→ **Transcribed page contents**
________________________________________

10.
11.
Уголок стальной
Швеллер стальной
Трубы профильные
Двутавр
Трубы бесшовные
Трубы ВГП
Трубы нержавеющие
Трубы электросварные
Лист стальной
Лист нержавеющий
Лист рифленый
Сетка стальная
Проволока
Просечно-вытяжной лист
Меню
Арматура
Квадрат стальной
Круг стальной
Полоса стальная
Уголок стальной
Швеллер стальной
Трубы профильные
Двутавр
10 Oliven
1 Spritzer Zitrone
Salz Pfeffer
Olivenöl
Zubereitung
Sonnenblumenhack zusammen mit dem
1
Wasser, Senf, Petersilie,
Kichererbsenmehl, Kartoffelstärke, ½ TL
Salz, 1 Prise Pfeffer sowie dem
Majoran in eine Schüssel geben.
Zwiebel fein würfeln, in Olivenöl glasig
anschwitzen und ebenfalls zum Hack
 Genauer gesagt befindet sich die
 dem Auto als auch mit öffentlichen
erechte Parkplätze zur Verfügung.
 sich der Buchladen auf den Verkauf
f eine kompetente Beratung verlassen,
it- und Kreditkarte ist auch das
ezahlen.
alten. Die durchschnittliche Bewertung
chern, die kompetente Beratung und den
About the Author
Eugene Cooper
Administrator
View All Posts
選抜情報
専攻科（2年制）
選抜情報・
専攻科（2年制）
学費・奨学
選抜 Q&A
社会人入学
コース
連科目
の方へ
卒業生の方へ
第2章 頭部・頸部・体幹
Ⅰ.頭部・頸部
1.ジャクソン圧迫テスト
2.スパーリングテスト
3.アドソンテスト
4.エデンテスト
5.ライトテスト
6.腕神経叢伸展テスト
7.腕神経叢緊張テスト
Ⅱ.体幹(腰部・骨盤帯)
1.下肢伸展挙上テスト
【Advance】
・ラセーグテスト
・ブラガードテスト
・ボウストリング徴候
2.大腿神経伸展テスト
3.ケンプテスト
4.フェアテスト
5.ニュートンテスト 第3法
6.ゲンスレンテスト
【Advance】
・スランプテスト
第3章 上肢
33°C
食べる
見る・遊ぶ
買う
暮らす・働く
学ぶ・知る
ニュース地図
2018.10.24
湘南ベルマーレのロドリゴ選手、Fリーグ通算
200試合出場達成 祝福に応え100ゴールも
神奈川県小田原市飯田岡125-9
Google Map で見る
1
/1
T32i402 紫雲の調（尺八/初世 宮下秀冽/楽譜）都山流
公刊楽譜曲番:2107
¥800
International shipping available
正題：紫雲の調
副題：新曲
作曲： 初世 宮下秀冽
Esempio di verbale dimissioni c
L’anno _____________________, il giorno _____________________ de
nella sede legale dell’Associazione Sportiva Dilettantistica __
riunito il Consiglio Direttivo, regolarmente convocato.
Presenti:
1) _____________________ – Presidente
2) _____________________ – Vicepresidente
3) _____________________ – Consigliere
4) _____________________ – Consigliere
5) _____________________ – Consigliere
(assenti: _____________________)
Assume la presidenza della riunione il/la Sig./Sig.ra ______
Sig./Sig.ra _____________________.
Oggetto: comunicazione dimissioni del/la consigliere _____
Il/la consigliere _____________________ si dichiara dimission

________________________________________

Look over the records above and say, with no extra words, how many lines include "стальной".

→ **Exercise output**
7